Paint and Sustainability

I recently relocated, and the need to paint walls came up. Initially, I had a couple of questions that only produced more as I began the research. Paint is often perceived as an almost intangible layer of pigment on walls (and some other surfaces), and not viewed as a substance with much environmental and health impact. However, paint is just about used in every indoor space; it’s extremely rare that drywall is left as is in its raw state; one cannot avoid using paint in some shape or form.

Did you know that commercially available mass-produced paint was initially a by-product of the refining of fossil fuels? Over the years, oil-based paints were retired throughout the industry, with water-based paint replacing the former. While water-based paint may sound more sustainable, it is predominantly an optical one as all synthetically rendered water-based paints are actually emulsions of plastics and acrylics suspended (fairly) uniformly in water. While many brands in more recent years have / are now advertising paints as being low-VOC (Volatile Organic Compounds), this need alone betrays just how toxic industrial paint is for all living forms. 

Smelling paints, even low-VOC ones, give me massive headaches and nausea, as it should.
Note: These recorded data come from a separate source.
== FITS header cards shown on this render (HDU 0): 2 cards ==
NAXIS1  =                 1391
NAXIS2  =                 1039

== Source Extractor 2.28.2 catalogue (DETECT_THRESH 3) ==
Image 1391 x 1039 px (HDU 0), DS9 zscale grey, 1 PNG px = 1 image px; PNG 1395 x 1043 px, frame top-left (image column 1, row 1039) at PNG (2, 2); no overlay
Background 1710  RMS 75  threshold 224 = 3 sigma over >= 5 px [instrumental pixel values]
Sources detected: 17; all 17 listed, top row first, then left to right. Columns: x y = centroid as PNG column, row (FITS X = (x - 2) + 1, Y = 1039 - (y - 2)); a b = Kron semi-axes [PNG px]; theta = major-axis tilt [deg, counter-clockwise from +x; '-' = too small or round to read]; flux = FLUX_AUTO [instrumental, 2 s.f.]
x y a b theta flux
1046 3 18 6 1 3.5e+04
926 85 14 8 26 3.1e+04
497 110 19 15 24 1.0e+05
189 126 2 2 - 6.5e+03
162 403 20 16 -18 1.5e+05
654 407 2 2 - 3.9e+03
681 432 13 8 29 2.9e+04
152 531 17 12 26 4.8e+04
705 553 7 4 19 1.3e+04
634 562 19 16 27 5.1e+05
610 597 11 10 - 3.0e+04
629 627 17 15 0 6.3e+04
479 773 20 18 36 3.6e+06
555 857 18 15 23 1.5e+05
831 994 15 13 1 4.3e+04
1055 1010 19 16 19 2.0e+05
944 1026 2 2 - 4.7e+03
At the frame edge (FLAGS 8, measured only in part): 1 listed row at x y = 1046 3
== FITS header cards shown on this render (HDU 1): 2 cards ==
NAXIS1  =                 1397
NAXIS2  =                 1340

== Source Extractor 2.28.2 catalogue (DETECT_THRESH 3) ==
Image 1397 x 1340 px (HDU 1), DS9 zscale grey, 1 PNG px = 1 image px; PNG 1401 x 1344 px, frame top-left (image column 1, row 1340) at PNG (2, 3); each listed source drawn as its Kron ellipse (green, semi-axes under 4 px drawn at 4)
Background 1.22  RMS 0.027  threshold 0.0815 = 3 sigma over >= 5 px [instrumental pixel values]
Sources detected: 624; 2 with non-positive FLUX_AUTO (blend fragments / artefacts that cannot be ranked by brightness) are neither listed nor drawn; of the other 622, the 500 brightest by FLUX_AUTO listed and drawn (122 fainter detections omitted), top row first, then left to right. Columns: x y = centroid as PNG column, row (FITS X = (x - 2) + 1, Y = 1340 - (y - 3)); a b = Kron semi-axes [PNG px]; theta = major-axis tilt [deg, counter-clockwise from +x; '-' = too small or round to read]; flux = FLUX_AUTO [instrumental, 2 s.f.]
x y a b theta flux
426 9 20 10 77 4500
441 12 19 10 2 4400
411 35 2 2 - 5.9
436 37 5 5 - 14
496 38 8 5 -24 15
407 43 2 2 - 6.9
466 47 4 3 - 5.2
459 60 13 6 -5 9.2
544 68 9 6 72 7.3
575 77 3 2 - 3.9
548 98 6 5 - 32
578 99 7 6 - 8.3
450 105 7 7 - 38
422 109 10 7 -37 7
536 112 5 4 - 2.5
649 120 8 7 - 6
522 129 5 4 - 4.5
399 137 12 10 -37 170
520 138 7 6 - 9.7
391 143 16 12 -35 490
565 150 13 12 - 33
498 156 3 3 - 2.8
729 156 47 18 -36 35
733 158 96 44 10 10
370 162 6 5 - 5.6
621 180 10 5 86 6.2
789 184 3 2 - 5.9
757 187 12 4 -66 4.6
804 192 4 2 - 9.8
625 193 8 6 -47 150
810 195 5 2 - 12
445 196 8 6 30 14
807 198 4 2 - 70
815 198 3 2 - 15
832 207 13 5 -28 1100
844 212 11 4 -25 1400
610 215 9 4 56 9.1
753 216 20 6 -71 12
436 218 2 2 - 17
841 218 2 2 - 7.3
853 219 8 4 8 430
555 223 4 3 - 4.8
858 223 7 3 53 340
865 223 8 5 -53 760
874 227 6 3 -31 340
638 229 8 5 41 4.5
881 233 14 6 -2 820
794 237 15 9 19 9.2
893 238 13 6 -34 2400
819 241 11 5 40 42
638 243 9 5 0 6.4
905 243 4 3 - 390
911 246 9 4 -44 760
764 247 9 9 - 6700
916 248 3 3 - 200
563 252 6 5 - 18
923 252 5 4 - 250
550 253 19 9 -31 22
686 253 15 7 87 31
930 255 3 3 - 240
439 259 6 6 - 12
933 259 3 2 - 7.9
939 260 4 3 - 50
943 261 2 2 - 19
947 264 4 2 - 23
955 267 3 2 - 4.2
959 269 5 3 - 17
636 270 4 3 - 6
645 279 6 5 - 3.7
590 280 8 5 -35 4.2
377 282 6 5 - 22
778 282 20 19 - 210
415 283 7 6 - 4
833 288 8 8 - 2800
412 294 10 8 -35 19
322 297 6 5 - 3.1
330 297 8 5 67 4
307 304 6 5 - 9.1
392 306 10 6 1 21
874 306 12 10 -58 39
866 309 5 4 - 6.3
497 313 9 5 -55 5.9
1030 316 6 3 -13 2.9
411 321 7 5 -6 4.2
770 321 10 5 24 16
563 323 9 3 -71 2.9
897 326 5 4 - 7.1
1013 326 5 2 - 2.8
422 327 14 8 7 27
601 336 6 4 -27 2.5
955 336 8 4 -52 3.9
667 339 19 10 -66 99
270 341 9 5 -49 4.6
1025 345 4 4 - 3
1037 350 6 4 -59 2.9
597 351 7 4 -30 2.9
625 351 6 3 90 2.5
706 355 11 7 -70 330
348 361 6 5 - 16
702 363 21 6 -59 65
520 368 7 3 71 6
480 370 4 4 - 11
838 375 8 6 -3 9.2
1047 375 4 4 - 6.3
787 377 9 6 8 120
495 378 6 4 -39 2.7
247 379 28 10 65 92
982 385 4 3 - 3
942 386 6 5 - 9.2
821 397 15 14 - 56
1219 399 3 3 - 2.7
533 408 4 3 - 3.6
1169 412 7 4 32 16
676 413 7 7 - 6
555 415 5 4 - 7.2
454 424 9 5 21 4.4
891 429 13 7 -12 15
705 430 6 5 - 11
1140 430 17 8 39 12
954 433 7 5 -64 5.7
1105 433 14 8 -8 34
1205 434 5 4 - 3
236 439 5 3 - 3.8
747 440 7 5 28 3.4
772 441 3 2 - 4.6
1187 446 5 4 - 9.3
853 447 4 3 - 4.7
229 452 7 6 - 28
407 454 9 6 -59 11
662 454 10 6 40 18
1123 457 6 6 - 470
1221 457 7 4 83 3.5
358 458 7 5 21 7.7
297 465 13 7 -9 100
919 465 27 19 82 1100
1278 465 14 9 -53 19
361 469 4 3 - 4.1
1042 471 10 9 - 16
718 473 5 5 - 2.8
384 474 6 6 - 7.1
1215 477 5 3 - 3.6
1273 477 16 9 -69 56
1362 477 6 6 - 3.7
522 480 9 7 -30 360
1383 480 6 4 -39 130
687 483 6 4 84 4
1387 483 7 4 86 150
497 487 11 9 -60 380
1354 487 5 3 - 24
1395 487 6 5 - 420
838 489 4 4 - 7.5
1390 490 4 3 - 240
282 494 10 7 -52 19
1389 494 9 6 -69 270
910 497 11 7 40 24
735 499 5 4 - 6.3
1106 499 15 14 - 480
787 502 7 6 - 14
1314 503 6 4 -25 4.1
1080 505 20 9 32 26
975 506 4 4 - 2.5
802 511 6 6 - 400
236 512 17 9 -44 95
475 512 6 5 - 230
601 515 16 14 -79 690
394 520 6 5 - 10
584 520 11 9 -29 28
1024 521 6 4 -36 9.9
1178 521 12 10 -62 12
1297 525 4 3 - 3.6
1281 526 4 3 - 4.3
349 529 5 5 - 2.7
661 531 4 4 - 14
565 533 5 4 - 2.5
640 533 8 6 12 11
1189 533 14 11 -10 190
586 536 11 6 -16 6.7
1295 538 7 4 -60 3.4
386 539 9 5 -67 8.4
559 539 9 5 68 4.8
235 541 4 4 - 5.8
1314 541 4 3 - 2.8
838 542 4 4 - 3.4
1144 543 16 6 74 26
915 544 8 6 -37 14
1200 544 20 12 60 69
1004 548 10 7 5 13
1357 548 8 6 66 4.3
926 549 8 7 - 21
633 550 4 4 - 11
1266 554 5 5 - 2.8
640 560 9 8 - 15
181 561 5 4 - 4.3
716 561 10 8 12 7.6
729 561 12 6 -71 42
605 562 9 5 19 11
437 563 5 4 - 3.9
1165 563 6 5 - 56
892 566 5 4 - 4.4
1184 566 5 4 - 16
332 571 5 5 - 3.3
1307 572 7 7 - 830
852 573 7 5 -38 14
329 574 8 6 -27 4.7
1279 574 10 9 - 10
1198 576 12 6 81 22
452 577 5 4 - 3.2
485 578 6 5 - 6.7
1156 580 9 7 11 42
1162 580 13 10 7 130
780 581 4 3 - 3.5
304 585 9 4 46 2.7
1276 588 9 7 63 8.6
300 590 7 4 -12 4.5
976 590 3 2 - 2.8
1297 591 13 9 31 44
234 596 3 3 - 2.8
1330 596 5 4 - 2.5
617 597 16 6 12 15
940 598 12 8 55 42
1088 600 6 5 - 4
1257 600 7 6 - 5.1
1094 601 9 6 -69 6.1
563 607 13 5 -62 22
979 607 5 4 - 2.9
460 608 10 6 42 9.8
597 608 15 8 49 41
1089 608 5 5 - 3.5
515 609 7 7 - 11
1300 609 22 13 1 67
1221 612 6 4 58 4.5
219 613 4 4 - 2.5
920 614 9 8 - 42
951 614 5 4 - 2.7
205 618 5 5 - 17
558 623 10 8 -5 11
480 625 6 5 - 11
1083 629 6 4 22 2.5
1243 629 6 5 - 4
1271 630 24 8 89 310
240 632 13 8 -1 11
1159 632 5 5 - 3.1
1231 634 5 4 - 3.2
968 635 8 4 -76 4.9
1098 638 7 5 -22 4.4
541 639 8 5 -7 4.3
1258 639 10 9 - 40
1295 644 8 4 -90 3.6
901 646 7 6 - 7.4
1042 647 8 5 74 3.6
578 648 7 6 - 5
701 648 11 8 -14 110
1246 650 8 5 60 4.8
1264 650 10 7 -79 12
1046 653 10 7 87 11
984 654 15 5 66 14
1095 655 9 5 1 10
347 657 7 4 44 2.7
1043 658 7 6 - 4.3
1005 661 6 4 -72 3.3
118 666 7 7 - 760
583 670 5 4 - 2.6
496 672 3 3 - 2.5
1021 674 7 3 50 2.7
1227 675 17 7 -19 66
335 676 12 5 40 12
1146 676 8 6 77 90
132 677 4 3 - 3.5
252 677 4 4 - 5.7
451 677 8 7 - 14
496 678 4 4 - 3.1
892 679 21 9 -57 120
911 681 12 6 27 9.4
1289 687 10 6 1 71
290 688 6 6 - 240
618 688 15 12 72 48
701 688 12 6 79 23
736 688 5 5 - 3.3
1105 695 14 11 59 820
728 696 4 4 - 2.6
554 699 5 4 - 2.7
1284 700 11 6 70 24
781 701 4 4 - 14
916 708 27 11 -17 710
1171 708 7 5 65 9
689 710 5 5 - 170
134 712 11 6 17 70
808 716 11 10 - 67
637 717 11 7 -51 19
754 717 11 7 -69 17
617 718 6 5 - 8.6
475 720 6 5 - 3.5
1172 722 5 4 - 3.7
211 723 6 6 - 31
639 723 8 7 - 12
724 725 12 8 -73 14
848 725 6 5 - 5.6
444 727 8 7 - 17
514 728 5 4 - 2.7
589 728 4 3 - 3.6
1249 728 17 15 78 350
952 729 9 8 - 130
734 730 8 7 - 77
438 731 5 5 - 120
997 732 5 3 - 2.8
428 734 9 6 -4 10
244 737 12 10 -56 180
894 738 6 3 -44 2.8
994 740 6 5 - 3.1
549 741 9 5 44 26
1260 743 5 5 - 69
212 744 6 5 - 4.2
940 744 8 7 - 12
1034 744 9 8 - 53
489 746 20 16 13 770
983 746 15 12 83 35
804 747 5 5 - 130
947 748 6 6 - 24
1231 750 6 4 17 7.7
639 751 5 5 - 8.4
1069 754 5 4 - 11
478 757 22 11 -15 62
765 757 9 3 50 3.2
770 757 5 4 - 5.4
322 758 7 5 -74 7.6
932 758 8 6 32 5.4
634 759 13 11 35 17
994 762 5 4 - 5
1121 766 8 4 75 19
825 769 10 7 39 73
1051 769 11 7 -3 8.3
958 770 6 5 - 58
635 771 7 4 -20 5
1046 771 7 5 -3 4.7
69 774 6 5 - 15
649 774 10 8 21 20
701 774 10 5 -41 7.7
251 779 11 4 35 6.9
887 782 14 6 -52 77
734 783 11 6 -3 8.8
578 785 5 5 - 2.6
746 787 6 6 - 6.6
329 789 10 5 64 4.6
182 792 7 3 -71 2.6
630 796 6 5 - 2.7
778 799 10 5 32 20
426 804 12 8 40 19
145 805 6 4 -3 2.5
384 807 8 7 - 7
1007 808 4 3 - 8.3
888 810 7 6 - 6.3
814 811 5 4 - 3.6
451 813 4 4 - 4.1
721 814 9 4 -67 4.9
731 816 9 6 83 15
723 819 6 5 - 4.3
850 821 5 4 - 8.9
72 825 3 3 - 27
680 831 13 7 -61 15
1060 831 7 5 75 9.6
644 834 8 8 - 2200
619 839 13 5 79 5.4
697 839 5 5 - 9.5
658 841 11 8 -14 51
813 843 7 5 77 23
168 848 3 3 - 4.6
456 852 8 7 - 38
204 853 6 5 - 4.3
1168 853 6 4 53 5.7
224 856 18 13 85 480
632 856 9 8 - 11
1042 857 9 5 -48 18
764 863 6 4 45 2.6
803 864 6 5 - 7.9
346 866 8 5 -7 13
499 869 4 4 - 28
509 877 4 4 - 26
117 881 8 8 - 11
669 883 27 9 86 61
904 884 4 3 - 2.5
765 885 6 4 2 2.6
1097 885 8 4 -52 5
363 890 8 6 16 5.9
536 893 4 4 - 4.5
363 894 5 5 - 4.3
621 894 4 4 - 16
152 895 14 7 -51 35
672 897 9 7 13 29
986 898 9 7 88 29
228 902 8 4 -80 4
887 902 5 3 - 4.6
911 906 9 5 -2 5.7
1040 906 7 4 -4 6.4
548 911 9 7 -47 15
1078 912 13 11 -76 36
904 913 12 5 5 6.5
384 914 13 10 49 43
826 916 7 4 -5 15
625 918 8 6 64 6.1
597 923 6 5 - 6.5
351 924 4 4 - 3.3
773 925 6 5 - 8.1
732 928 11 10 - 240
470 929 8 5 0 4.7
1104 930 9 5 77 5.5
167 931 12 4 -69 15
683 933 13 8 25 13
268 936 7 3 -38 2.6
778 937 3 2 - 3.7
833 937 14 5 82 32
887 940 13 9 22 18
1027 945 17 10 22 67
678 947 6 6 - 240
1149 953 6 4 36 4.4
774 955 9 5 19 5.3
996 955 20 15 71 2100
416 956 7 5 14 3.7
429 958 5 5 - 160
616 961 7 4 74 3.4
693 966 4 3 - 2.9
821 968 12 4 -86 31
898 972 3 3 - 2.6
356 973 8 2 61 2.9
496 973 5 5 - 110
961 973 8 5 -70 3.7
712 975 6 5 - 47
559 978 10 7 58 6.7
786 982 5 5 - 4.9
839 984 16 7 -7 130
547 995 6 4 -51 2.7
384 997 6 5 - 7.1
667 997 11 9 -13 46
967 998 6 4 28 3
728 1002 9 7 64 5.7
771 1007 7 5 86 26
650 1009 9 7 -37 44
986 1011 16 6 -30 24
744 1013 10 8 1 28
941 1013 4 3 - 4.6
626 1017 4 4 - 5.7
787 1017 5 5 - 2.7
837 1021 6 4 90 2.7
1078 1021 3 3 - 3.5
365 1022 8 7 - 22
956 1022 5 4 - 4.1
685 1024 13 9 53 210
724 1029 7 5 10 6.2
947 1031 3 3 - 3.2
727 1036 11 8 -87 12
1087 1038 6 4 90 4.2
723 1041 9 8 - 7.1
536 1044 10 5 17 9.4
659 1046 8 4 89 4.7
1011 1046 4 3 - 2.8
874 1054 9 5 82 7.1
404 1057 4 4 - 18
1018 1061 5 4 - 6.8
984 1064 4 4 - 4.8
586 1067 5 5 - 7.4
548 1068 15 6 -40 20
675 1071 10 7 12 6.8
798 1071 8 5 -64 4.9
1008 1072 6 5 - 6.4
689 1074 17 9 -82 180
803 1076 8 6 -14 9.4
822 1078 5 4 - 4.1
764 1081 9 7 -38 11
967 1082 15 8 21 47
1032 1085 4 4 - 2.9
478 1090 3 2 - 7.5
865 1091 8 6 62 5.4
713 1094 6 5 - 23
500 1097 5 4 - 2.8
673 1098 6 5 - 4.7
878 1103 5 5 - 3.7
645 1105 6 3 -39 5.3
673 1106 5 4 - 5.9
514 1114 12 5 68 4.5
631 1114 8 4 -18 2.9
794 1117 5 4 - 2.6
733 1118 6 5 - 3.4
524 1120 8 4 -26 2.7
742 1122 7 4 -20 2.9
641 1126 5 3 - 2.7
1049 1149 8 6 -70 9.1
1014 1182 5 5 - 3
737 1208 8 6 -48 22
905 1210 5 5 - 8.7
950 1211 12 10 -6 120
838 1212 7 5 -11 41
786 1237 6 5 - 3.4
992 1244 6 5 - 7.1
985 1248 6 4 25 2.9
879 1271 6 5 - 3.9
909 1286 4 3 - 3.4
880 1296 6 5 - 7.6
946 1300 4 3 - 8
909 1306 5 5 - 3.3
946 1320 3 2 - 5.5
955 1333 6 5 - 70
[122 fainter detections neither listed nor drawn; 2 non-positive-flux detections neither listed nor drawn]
My body knows what’s good for her, and she does not lie. Why do we accept that beautifying a space needs to involve toxins? In fact, why does ANY modern definition of beauty involve sacrificing something of undefinable worth; why is this notion of cosmetic “beauty” anything but beautiful? In other words, why have we completely lost touch of what “beauty” means? (I feel this is a topic I would very much like to write about down the road).

I wound up landing on Farrow & Ball. What struck me was the lack of smell, which made sense, because each colour made with clay pigments rather than plastic / acrylic synthetics.And despite their palette totaling to less than 100 rather than thousands of colours, each colour is gorgeous and flattering. Beyond just what my family and I breathe in, it’s also important to consider what happens to our water when we wash the rollers and brushes, as it’s not just shower gels containing microbeads we need to be aware of, but the synthetic molecules via paint and other substances released into our water systems. Farrow & Ball was also my choice because they recycle 97%-100% of their liquid and dry waste. Of course, they are the only paint brand that are producing with natural alternatives and methods; among them Bauwerk, Little Greene, Eico, Edward Bulmer are also ones I have considered, though many are not available where I live.

While I understand oftentimes, most decisions we make are not black and white in terms of impact, and it’s easy to lose focus by hyper-ranting on plastic straws when there are much larger issues, I feel that personal consumption is always scaled across the population, so even small changes can lead to a consequential tipping point. I also feel the process of sorting out my personal environmental priorities is an important process to continue to engage in, even on something as “basic” as deciding on the colours of the surfaces in my home that is beyond aesthetics alone.

PS. This is NOT an ad; my opinions alone.